## Exercise task
Reproduce the passage from the overtime-pay arbitration text that falls between "c. where the" and "the officer's expense.", inclusive.

On January 23, 1991, Knox requested compensation at an overtime rate of pay for 222 hours, which largely represented off-duty visits to his chiropractor. 3 Local 160 argues that Article 27(C)(6) in the collective negotiation agreement between the parties authorizes the overtime compensation in this case. That particular clause, quoted hereinafter, immediately follows other numbered paragraphs in Article 27(C) that indicate when North Brunswick may require a police officer to submit to a physical examination. Thus, paragraphs 4, 5, and 6, which essentially deal with the same subject, read in pertinent part:

4. An officer who calls off duty as sick may only be required to submit to a physical examination in one of three cases:

a. where the officer has been out on sick leave for five consecutive days b. where the officer seeks to return to duty following a work related injury; or

c. where the Township has reason to believe that there has been an abuse of sick leave in accordance with civil service law.

* * * * * *

5. An officer shall not be required to submit a doctor's report of an illness or injury at the officer's expense.

6. An officer sent to a Township doctor while off duty shall be paid overtime for the time spent travelling to and from and while at the doctor's office.

The agreement also defines the role of the arbitrator in the event of a contract dispute and provides:

The arbitrator or arbitrators shall be bound by the provisions of this Agreement and restricted to the application of the facts presented to him and relevant to the grievance. The arbitrator shall have no authority to modify or alter in any way the provisions of this Agreement or any amendment or supplement hereto. The decision of the arbitrator shall be final and binding.

In narrowly focussing on the phrase "Township doctor" contained in Article 27(C)(6), the arbitrator determined that North Brunswick owed Knox 333 compensatory hours (222 hours at time-and-a-half). He rejected North Brunswick's contention that Knox had not visited its doctor, because its insurance carrier had paid for all of Knox's visits without challenge and there was no indication of who North Brunswick considered as its doctor. Hence, the arbitrator concluded that this made Knox's doctor North Brunswick's doctor.

In confirming the arbitration award, the Law Division judge relied on the public policy favoring arbitration of labor disputes and concluded that the arbitrator's decision was based on a permissible interpretation of the contract.

(Data items)

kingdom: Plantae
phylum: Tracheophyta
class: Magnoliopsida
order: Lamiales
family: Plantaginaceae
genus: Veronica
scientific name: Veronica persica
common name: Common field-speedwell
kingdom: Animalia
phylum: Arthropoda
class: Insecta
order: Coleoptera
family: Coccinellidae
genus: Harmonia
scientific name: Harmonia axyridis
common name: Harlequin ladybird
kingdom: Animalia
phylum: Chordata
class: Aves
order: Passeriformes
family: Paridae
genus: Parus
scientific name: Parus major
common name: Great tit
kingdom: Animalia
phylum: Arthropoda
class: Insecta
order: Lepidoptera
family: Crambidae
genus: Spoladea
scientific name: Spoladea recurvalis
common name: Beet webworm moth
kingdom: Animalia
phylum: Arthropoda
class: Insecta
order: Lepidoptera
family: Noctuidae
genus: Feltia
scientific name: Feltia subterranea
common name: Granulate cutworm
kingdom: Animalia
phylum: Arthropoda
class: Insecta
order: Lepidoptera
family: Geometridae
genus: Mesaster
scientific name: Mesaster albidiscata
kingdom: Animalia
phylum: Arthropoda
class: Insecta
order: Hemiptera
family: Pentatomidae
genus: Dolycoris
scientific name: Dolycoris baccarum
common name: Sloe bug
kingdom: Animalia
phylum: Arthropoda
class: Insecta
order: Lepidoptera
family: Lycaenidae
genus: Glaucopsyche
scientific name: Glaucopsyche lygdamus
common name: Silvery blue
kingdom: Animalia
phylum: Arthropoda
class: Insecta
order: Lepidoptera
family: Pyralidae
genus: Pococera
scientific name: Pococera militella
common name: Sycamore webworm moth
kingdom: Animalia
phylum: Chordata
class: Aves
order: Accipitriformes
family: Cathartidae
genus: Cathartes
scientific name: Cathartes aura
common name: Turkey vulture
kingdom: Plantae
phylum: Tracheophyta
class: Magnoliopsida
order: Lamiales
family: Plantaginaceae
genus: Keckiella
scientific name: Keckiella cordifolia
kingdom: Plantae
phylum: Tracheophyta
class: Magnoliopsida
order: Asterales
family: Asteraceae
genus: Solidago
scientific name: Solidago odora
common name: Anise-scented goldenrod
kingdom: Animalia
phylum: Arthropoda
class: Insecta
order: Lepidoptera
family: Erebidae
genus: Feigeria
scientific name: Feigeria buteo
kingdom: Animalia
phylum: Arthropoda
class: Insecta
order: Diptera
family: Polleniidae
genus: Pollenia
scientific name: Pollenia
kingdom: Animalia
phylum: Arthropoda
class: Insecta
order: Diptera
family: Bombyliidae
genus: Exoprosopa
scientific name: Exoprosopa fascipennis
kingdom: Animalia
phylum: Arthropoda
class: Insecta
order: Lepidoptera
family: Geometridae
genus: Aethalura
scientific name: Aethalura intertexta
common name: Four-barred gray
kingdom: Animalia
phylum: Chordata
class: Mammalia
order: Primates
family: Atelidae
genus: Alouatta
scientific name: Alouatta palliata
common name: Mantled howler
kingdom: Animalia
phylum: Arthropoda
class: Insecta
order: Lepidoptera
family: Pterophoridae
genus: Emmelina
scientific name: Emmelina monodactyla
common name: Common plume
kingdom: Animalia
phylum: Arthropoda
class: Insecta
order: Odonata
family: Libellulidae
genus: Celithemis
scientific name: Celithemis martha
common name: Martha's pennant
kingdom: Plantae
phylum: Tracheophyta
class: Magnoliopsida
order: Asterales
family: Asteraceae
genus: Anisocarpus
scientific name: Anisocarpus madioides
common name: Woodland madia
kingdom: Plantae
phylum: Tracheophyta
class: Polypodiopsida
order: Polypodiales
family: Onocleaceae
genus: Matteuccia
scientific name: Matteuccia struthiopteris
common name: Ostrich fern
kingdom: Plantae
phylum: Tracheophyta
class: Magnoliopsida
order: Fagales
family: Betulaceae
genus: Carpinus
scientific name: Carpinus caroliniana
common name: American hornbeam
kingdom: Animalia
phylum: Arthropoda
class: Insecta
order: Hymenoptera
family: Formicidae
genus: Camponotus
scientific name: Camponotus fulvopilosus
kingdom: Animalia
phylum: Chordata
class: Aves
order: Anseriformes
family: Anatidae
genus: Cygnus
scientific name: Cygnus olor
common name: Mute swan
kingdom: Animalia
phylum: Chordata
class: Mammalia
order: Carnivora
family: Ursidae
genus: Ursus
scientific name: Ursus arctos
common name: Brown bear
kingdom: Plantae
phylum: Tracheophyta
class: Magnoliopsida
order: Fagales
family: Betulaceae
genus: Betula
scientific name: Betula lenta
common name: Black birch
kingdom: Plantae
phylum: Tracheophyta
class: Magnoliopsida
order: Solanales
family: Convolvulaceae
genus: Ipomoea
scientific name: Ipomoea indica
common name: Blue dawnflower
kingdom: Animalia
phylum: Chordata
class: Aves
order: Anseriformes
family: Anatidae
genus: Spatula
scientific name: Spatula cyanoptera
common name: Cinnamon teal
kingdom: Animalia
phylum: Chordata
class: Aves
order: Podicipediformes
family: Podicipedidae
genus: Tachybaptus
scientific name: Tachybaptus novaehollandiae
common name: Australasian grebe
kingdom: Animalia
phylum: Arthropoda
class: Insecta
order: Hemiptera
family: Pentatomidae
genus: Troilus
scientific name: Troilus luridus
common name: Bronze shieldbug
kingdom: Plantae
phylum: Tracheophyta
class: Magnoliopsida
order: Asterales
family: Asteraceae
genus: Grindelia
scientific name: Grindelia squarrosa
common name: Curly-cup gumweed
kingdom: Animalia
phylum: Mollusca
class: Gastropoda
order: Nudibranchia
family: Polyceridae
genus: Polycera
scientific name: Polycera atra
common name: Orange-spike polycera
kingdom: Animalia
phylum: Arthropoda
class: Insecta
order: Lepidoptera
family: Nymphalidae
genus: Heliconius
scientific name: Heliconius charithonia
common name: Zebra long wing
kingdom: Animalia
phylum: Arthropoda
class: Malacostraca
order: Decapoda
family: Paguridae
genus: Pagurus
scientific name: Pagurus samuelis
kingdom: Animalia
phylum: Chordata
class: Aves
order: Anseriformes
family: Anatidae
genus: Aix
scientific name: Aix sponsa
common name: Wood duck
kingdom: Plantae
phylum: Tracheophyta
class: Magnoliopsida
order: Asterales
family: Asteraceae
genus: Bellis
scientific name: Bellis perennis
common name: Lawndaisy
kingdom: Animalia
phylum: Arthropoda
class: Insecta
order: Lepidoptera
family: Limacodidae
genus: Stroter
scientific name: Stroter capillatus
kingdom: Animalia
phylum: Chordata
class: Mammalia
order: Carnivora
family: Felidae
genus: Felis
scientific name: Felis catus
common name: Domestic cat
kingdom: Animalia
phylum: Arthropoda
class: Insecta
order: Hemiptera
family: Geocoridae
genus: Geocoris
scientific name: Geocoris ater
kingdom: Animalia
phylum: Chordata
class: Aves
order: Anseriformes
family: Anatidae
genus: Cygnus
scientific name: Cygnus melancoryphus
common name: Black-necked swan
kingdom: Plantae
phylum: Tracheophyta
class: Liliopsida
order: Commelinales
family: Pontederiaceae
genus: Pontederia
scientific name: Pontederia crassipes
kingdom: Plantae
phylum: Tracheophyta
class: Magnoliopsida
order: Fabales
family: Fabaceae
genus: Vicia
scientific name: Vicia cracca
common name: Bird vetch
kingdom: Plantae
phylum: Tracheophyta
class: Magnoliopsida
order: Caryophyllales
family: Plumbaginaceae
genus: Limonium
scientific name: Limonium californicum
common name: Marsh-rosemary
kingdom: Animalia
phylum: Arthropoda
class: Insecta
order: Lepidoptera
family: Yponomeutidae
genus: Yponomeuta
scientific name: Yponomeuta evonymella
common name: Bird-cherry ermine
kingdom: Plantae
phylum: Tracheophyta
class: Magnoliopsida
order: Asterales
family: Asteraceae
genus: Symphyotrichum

## Complete output
c. where the Township has reason to believe that there has been an abuse of sick leave in accordance with civil service law.

* * * * * *

5. An officer shall not be required to submit a doctor's report of an illness or injury at the officer's expense.